I heard once that “forbidden fruits create many jams.”
Do you know the difference between jam and and jelly? Jam is made from the fruit's flesh and contains fiber; jelly is made from the juice and is usually strained clear. I make jams.
Most jam recipes call for more sugar than fruit. Four cups of berries or peaches need five cups of sugar, plus pectin, to thicken and jell. All those nutritious mulberries, perfectly provided by God for our delight and nourishment (come on, He could have just given us tasteless fiber and left it at that!), He declared “good.” Now when God says it’s good, it’s good!
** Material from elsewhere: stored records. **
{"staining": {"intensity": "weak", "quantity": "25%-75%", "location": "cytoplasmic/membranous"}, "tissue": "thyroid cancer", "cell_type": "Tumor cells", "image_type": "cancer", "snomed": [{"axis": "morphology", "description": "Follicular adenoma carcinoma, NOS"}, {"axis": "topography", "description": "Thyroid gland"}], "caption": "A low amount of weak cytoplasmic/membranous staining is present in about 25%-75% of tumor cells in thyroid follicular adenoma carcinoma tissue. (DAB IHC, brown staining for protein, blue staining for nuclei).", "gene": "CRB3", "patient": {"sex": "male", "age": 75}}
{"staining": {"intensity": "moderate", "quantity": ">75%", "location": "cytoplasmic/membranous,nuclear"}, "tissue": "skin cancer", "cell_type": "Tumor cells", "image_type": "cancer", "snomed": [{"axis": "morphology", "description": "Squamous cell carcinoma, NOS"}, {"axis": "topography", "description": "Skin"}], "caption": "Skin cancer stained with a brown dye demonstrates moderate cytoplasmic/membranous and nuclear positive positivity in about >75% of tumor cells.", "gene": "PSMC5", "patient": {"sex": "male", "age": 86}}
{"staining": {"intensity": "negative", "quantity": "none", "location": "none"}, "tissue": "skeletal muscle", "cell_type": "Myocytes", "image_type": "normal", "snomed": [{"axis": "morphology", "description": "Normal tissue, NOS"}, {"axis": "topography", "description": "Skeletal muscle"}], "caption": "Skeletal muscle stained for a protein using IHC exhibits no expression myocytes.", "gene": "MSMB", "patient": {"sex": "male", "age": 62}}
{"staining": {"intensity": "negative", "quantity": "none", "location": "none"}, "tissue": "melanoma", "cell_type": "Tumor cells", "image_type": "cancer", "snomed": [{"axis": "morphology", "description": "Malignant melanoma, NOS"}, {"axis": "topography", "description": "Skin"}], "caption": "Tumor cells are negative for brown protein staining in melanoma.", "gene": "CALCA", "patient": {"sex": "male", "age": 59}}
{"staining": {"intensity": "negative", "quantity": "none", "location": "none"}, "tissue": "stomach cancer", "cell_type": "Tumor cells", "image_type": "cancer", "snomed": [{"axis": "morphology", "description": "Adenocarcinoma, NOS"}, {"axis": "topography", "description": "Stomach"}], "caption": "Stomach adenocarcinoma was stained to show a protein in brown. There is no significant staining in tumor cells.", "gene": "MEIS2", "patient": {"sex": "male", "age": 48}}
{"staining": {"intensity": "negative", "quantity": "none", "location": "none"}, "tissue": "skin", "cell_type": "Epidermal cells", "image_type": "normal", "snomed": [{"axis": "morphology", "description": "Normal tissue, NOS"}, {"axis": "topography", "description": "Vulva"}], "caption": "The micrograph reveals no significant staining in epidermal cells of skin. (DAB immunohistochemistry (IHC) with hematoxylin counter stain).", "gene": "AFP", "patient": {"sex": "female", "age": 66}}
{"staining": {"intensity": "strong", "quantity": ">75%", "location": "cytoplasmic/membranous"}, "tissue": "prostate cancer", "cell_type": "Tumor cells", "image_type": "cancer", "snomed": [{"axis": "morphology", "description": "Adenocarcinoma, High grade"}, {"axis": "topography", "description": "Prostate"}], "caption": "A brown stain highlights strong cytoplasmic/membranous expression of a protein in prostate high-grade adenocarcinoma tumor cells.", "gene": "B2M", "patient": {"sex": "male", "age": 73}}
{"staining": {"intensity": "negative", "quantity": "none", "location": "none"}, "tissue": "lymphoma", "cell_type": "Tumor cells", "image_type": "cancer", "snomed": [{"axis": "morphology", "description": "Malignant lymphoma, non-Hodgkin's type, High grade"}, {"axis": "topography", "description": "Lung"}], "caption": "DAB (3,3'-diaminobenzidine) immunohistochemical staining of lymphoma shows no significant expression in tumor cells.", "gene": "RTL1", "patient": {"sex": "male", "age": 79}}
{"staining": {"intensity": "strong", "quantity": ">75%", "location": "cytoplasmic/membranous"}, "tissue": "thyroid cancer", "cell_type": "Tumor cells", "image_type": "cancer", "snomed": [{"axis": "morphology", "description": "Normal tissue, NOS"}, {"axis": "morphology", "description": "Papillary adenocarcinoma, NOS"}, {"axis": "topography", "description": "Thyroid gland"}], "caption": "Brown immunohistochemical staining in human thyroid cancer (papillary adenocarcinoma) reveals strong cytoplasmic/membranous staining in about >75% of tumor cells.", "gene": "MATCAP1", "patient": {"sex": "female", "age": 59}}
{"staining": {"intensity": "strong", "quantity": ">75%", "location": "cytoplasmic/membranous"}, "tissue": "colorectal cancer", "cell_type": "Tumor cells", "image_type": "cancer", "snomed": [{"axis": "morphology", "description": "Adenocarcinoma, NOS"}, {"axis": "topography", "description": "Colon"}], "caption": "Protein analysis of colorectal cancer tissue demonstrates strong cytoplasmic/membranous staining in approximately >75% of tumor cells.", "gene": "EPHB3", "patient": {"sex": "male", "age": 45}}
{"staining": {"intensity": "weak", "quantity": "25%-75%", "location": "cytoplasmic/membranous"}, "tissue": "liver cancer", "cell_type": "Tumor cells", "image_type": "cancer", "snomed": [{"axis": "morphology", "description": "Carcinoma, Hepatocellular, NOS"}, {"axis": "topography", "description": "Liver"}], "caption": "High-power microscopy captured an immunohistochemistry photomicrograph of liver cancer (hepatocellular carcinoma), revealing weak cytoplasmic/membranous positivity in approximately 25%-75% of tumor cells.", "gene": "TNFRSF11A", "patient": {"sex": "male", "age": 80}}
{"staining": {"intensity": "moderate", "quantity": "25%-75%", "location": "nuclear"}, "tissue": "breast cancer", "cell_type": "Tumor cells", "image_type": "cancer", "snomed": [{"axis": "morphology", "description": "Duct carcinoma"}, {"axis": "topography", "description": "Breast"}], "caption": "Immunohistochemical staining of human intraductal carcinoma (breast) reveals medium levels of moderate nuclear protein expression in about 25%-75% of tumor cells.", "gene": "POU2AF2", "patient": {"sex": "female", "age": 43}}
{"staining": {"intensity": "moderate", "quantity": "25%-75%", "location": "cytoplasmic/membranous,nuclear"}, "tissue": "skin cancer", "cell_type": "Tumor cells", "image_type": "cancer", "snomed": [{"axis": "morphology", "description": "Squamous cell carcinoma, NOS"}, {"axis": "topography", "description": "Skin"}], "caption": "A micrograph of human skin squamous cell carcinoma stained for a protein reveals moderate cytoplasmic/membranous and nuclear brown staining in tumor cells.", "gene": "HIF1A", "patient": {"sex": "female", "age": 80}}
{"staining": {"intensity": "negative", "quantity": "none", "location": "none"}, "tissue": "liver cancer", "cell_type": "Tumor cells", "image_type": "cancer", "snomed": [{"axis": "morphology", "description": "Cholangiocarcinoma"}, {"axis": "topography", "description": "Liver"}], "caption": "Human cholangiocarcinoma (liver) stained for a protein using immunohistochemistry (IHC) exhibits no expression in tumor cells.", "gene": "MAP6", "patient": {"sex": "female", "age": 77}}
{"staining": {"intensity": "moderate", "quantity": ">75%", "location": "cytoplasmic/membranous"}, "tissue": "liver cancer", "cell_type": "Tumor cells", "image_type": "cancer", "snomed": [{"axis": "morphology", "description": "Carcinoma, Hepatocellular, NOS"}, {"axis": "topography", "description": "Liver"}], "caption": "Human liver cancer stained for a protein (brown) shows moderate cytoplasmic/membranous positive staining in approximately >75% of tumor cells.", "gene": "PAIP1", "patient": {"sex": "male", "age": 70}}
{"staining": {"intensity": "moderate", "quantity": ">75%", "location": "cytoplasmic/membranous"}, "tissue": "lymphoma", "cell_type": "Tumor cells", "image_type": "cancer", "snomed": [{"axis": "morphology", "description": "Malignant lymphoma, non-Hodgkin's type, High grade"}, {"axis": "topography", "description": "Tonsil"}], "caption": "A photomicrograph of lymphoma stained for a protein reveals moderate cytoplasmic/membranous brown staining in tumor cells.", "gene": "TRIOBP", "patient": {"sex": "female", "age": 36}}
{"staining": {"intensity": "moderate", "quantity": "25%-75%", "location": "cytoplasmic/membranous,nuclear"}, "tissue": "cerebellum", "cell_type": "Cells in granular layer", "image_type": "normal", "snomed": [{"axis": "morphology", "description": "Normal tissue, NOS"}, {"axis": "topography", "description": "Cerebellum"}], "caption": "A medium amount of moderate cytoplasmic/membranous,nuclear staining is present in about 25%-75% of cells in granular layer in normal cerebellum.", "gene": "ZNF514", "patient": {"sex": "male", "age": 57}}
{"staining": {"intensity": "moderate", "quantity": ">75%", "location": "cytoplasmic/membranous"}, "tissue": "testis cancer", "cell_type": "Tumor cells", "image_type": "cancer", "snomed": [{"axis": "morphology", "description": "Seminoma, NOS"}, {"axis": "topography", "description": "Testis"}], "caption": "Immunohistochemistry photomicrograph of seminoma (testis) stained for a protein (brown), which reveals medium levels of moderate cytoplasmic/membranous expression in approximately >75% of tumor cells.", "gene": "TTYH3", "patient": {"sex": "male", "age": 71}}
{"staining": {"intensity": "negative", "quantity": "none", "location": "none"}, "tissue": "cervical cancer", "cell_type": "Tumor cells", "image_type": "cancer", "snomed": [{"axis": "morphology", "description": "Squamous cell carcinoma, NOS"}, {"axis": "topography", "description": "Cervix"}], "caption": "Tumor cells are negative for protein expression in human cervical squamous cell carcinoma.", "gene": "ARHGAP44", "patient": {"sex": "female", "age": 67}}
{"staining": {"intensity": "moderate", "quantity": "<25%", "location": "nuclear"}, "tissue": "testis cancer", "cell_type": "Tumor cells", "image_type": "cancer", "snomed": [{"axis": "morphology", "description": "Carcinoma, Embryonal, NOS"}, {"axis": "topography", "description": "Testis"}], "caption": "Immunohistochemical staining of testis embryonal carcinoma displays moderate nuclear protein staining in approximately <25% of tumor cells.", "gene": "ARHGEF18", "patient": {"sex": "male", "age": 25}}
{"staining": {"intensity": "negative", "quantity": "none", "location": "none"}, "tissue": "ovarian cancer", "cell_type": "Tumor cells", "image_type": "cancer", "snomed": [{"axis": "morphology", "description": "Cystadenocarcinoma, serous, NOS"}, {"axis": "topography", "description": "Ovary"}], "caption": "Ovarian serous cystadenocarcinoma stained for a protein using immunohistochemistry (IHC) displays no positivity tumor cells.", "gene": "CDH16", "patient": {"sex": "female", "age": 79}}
I don’t want to know the extra calories I add to God’s perfect, juicy fruit when I make sweet jam. I’ve made something into a forbidden fruit—to my diet—by adding a foreign substance, although I give them as gifts at Christmas. (I have recently learned to make delicious low-sugar jams.)
When you’re tempted to sample the proverbial forbidden fruit, remember that it may seem sweet or exotic at the moment, but it’s a deception. It’s sure to make you ill or fat. Pluck from the Tree of Life, and find nourishment in “every word that proceeds from the mouth of God.”